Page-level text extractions
———

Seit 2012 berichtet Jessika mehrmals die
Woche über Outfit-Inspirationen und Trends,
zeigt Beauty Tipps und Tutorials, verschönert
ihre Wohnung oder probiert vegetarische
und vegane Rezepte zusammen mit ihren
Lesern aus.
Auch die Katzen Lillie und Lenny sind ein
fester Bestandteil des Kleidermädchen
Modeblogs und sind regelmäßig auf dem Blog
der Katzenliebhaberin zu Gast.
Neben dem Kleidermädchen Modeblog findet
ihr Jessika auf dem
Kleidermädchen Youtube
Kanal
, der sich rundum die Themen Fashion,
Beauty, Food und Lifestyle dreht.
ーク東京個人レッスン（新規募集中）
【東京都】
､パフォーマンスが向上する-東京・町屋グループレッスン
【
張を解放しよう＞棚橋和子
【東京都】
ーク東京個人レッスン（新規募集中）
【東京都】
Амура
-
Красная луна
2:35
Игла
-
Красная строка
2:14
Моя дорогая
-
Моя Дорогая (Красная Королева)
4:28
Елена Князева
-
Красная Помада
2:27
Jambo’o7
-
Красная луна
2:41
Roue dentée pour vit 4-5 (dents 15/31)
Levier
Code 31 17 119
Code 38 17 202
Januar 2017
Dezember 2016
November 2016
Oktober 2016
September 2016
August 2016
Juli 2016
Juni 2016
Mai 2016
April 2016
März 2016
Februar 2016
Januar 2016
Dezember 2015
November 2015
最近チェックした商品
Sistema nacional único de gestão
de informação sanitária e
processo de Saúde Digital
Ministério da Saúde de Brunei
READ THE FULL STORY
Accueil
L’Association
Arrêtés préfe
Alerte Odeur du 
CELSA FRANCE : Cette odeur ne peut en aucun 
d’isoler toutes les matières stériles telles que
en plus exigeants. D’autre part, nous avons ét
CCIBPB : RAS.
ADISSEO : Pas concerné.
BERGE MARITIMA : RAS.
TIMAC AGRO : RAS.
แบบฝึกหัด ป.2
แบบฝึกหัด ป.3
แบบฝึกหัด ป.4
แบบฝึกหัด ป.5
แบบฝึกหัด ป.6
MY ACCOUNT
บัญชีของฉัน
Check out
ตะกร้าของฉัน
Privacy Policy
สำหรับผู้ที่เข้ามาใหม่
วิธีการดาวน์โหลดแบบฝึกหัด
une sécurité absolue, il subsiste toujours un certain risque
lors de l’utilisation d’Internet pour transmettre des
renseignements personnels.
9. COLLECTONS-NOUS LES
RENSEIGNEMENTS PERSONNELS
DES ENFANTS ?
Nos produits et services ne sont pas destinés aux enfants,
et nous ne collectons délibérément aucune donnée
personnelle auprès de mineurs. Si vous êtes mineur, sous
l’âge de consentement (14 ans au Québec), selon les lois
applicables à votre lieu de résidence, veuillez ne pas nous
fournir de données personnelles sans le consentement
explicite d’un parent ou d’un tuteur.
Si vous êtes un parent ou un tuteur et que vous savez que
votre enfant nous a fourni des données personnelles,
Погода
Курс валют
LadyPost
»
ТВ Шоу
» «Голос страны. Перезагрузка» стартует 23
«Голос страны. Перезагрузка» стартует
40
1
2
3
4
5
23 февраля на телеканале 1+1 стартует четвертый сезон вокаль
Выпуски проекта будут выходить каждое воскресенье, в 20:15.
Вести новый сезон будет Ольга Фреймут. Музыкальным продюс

———

__Try it__:
Can you repeat, word for word, every line above from the one containing "Dezember 2016" down to the one containing "CELSA FRANCE : Cette odeur ne peut en aucun", including both?

__Solution for this exercise__:
Dezember 2016
November 2016
Oktober 2016
September 2016
August 2016
Juli 2016
Juni 2016
Mai 2016
April 2016
März 2016
Februar 2016
Januar 2016
Dezember 2015
November 2015
最近チェックした商品
Sistema nacional único de gestão
de informação sanitária e
processo de Saúde Digital
Ministério da Saúde de Brunei
READ THE FULL STORY
Accueil
L’Association
Arrêtés préfe
Alerte Odeur du 
CELSA FRANCE : Cette odeur ne peut en aucun 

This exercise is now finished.